── DOCUMENT TEXT

1. When it comes to table setting, detail is key
“Laying a table beautifully can take more than an hour, so I would always do it either the day before or in the morning” recommends Goddard. Polishing cutlery, setting out knobs of butter and crisp napkins are de rigeur. “If you begin at 5pm, then you’re encroaching on cocktail hour,” he laughs. Simply make sure all the candles are lit in time for guests’ arrival; Goddard believes lighting should be dim and preferably from candles alone.

2. Add two unexpected elements
Even if you stick to the simplest of menus, the addition of one or two surprising ingredients along the way is bound to impress. Goddard’s tip is to add a jelly or granita as a palette cleanser between the starter and main course. “I adore champagne and strawberry with black pepper” he adds. In truly refreshing fashion, he recommends a little Google research to find your preferred recipe. “There are so many out there now!”

Equally the addition of a final flourish such as an edible flower atop a cocktail “isn’t complicated but is bound to wow”.

3. Serve something raw
Another shortcut to astounding guests in a simple but stunning manner is to create a starter of raw or cured meats. Goddard’s favourites include scallop tartare, lamb fillet tartare or perhaps even rosé veal tartare (ensure it is ethically sourced). If you opt for scallops, Goddard recommends blending the roe with a little sesame and soy to use as a kind of salt garnish.

4. Embrace autumn and spring
Goddard’s favourite culinary times of year are autumn and spring, so for optimum ingredients, plan your soirée around these times. Game, mushrooms and root vegetables are delicious as the colder months approach. Meanwhile, “spring is a lovely time to cook” he says of the season’s fresh herbs, baby vegetables and “proper” asparagus.

5. Elevate tradition 
“I can’t stand fads,” sighs Goddard, “I can understand that in London they can sometimes be the only way to stand out but I believe in classic food.” He’s quick to point out that his admiration for tradition doesn’t mean boring. “I always want to try interesting things.” To that end, his current breakfast canapés include such delights as lobster pancakes and indulgently irresistible bacon maple doughnuts. 

For dinner parties, Goddard’s philosophy is to transcend classic dishes. “We’re hosting a gathering in Arch 65 tomorrow where the menu will be cottage pie and tarte tatin,” he explains, but they’ll be the very best, idiosyncratic versions. Cheese on toast and croque monsieur also feature regularly on Goddard’s menus. The lesson for those of us still on a hosting learning curve? Do an old favourite brilliantly. For example, any boeuf bourguignon tastes better the day after cooking.

────

*TASKS TO COMPLETE*.
1) In the hosting tips, condense the paragraph beginning "Another shortcut to astounding guests" into a short bulleted list that keeps its main facts.
2) Can you sum up the hosting tips in exactly two sentences?

── EXCERPTED DATA

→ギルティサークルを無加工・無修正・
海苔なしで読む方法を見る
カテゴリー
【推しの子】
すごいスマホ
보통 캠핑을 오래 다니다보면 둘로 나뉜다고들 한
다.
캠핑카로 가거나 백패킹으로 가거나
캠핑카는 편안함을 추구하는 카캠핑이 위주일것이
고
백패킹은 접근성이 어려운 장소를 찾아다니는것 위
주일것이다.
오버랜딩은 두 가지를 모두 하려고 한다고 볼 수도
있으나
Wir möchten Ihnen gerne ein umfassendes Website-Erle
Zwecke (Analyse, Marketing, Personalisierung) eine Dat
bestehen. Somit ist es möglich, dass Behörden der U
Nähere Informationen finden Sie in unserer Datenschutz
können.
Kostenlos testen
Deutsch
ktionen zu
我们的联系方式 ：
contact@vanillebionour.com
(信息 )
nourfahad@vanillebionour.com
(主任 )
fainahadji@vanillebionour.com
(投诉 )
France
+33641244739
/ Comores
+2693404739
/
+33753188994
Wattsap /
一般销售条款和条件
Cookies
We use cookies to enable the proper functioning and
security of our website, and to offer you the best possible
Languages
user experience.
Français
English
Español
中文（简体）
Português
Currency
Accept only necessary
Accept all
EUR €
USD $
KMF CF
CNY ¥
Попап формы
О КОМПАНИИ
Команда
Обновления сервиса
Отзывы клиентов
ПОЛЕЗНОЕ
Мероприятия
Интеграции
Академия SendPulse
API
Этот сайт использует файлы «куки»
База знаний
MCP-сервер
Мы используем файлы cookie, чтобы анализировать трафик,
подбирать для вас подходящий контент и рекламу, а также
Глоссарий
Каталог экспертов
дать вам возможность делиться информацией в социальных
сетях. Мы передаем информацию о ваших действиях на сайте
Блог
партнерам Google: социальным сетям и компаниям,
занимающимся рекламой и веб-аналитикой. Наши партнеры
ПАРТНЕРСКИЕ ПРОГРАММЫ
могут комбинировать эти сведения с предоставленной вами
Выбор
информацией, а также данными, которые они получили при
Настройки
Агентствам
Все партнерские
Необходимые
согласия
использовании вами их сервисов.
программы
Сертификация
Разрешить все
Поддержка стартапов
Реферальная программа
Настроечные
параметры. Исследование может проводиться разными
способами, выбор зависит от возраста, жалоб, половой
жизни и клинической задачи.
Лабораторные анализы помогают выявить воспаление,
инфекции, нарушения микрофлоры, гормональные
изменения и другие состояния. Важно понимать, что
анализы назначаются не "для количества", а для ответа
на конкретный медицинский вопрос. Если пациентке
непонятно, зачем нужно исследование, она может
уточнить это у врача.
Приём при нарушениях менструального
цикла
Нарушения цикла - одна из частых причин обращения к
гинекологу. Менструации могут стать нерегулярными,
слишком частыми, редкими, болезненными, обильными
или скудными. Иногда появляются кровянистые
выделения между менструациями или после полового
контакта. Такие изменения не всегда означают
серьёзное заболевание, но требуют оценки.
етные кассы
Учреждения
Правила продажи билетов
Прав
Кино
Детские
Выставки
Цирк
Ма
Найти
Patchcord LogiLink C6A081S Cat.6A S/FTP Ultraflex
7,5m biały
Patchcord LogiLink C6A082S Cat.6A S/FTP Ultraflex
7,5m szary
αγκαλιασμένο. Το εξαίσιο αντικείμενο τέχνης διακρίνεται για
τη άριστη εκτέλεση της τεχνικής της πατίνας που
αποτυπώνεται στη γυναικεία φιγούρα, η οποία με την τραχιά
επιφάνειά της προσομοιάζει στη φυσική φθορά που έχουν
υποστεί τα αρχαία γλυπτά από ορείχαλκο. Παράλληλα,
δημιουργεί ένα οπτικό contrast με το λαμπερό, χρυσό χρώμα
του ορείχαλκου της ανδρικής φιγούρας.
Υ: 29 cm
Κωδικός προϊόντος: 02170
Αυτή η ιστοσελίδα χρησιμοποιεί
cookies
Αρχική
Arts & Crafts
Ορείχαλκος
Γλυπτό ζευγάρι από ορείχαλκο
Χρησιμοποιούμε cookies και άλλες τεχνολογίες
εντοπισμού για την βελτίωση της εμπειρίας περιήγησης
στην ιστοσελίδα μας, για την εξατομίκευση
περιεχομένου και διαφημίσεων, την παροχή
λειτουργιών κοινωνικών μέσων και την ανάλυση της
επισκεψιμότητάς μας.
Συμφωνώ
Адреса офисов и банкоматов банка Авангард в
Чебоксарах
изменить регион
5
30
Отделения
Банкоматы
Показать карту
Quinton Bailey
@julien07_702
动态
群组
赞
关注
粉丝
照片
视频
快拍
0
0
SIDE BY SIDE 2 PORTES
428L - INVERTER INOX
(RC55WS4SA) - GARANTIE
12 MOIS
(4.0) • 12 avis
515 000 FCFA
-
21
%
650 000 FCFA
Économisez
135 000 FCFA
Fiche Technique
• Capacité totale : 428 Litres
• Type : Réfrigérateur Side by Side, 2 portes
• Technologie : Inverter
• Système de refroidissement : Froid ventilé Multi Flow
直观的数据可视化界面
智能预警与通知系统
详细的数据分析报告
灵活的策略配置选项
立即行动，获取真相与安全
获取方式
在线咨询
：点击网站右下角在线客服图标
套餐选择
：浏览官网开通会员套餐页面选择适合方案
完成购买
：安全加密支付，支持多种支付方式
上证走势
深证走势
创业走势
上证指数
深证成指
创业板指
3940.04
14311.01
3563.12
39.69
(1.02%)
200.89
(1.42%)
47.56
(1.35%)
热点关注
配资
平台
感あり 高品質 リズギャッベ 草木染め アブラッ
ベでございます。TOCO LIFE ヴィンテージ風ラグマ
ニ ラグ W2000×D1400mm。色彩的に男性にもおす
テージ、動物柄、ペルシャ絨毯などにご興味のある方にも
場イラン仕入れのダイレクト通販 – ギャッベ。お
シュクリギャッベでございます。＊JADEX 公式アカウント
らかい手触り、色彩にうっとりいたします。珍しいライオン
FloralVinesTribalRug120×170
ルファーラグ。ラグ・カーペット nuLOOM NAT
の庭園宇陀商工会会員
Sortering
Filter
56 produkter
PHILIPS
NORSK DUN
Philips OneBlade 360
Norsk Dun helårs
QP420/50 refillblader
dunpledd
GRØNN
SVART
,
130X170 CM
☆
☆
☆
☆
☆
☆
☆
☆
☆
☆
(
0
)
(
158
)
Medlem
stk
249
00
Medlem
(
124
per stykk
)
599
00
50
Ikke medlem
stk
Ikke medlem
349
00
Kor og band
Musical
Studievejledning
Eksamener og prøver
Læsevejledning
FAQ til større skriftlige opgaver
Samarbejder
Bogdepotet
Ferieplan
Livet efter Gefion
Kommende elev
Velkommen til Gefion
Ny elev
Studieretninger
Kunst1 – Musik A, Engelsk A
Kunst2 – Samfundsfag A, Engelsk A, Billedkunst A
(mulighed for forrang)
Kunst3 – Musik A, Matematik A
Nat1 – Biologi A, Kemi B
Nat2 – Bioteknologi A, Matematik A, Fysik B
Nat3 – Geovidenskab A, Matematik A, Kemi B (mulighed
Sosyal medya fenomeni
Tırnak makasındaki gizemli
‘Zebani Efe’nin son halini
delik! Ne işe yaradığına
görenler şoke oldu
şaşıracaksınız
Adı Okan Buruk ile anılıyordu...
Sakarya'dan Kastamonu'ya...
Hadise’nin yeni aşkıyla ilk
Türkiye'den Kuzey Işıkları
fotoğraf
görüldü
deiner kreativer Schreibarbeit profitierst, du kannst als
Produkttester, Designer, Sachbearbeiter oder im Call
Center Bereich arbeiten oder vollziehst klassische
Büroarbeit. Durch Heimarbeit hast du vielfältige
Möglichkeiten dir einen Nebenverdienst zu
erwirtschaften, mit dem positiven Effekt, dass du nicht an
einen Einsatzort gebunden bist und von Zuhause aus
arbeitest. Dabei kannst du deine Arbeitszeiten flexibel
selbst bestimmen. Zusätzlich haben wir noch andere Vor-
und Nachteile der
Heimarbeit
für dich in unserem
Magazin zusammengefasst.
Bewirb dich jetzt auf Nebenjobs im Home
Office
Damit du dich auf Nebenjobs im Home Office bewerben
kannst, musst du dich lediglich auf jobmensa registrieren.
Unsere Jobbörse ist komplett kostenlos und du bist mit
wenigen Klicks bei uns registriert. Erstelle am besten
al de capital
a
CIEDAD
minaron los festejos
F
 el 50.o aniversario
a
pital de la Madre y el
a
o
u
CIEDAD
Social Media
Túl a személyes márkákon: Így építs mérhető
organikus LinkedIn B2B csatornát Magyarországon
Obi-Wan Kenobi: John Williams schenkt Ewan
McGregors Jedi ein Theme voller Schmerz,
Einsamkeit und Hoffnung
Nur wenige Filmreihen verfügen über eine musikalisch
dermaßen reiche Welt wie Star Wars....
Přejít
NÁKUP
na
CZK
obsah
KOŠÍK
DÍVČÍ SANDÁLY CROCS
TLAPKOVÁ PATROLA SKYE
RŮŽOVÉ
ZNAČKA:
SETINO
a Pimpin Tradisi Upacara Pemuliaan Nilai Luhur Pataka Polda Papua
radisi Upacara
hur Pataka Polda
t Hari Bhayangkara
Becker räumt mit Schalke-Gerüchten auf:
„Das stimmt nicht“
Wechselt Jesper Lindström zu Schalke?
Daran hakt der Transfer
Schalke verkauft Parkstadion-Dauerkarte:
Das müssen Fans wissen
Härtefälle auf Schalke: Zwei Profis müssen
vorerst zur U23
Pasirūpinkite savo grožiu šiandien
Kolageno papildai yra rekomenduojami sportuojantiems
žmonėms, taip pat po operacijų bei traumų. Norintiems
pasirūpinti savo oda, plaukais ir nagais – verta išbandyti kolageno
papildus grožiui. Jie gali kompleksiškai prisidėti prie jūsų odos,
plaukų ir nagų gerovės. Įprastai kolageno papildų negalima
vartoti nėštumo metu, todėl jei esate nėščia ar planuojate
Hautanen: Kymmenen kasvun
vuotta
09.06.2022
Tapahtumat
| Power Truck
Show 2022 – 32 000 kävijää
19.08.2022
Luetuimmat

────

*OUTPUTS BY TASK*.
1)
- A starter of raw or cured meats is a simple but stunning way to astound guests.
- Goddard's favorites are scallop tartare, lamb fillet tartare, or rosé veal tartare, which should be ethically sourced.
- With scallops, he blends the roe with a little sesame and soy to use as a kind of salt garnish.

2) Goddard advises laying the table the day before or in the morning with close attention to detail, adding one or two surprising touches such as a jelly or granita between the starter and main course, and serving a starter of raw or cured meats. He also suggests planning around autumn and spring ingredients and, instead of following fads, doing classic dishes such as cottage pie and tarte tatin brilliantly.